Description of the task
Answer these questions from the article listing on intussusception in Peutz–Jeghers syndrome.
(a) In what year was the article published?
(b) In which journal was it published?
(c) Of what type are most intussusceptions in patients with Peutz–Jeghers syndrome who have an acute abdomen?

Open AccessA rare case of synchronous colocolic intussusception in association with Peutz–Jeghers syndrome
Author(s) -
Om Biju Panta,
Santosh Maharjan,
Sarita Manandhar,
Pallavi Sharma,
Ram Kumar Ghimire
Publication year - 2017
Publication title -
bjr case reports
Language(s) - English
Resource type - Journals
ISSN - 2055-7159
DOI - 10.1259/bjrcr.20150314
Subject(s) - peutz–jeghers syndrome , intussusception (medical disorder) , medicine , mucocutaneous zone , dermatology , stk11 , malignancy , gastroenterology , surgery , cancer , colorectal cancer , kras , disease
Adult intussusception is rare and is almost always associated with a lead point. Polyposis syndromes are a common cause of adult intussusceptions, with polyps acting as lead points. Peutz–Jeghers syndrome is associated with benign hamartomatous polyps and mucocutaneous pigmentation. Although hamartomatous polyps are not premalignant, there is an increased risk of gastrointestinal and non-gastrointestinal malignancy, most commonly involving the small bowel. Most patients with Peutz–Jeghers syndrome with acute abdomen are diagnosed to have intussusceptions, mostly of the enteroenteric type. Colocolic intussusceptions are rare in Peutz–Jeghers syndrome. To the best of our knowledge, synchronous colocolic intussusception in association with Peutz–Jeghers syndrome has not been previously reported. Here we present a case of malignant jejunal mass and synchronous colocolic intussusceptions in a patient with Peutz–Jeghers syndrome.

Dataset content

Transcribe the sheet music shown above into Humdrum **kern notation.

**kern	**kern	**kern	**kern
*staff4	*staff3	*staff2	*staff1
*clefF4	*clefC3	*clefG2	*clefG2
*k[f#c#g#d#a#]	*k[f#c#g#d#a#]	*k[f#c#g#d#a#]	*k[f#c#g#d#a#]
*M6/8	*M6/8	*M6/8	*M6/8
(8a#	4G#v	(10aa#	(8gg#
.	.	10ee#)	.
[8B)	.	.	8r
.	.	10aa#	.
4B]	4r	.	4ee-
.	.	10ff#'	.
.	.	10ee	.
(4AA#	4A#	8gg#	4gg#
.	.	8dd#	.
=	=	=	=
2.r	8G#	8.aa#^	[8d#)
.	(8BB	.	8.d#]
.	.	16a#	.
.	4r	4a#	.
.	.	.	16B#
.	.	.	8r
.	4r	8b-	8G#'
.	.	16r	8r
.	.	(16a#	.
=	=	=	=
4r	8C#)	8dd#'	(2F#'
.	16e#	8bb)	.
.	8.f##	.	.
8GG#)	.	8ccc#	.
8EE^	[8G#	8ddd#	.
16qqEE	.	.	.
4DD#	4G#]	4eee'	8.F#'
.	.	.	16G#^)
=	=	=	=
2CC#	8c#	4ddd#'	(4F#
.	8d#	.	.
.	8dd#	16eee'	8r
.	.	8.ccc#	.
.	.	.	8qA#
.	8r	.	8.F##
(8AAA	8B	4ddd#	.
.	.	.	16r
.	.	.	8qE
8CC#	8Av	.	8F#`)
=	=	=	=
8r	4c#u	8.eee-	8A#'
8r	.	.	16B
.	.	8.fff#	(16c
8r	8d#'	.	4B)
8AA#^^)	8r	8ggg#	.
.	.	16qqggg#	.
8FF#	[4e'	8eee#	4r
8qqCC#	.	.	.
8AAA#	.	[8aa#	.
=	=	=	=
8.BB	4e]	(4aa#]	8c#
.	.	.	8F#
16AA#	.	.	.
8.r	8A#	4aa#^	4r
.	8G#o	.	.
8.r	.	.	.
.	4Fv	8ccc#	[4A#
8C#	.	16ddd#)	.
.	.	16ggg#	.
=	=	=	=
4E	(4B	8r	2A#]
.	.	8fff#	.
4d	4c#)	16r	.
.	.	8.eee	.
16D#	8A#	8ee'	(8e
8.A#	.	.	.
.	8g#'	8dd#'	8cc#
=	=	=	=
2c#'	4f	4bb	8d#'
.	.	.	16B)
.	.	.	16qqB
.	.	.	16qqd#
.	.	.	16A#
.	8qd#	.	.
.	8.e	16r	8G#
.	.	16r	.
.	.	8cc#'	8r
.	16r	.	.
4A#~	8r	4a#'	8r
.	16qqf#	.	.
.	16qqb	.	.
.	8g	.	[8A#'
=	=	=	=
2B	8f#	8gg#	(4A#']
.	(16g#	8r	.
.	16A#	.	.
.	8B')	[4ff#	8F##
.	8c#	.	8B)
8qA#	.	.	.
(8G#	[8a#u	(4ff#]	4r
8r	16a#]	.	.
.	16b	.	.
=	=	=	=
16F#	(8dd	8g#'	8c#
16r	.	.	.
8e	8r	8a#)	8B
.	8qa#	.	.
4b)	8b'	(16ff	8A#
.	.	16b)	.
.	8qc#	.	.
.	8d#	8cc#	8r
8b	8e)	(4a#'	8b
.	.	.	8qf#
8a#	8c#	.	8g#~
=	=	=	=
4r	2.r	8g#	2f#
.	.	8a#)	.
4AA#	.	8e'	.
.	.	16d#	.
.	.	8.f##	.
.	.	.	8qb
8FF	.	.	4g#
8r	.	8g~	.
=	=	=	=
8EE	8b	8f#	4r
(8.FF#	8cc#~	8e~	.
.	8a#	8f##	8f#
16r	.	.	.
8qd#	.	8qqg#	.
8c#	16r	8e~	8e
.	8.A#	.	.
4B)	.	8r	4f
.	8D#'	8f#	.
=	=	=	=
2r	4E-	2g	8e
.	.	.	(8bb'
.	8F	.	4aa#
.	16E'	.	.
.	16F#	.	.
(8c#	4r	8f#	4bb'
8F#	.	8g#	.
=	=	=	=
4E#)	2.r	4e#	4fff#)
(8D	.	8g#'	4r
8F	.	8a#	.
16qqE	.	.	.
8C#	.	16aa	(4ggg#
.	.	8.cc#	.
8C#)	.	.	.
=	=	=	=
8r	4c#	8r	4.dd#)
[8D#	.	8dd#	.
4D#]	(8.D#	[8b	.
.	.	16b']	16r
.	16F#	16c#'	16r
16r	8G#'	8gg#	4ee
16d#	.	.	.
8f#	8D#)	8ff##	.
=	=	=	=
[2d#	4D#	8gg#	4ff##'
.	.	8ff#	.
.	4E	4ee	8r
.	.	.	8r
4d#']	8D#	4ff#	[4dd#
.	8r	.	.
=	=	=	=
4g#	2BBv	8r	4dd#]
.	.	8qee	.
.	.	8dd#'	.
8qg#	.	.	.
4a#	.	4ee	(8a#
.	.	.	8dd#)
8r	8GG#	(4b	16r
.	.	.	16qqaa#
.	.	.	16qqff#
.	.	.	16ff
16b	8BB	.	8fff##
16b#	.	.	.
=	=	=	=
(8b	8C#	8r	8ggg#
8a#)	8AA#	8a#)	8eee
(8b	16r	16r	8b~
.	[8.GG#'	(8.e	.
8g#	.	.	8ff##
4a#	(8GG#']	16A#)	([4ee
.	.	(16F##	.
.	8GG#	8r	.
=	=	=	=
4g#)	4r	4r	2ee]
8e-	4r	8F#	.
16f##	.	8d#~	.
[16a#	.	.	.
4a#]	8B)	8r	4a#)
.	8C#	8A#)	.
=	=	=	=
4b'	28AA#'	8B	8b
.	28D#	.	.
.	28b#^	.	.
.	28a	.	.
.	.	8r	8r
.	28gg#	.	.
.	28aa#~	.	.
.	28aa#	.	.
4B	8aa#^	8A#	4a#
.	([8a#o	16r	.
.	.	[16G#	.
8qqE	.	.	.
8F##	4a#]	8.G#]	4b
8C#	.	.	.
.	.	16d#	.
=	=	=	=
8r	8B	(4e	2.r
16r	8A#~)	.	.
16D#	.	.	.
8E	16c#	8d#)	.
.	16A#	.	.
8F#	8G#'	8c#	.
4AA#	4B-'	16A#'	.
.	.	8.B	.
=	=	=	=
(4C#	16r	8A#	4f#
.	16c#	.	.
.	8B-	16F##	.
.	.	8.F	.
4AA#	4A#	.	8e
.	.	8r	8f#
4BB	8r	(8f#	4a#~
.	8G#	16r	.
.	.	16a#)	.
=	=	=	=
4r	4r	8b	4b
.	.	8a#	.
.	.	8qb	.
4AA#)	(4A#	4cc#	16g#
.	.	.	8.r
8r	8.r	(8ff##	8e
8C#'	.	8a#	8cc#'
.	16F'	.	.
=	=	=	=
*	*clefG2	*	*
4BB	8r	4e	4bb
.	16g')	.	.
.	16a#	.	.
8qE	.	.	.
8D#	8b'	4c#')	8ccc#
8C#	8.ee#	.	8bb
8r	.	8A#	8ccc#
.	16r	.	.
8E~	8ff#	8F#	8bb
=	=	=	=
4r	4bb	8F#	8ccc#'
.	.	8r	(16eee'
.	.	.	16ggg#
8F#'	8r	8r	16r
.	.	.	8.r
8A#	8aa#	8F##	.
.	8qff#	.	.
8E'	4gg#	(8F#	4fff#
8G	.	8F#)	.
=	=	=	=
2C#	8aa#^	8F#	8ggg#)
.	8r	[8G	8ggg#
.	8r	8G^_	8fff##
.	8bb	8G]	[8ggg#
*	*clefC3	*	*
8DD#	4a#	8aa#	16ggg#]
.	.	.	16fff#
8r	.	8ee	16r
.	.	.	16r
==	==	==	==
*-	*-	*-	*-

Solved exercise
(a) 2017
(b) bjr case reports
(c) Enteroenteric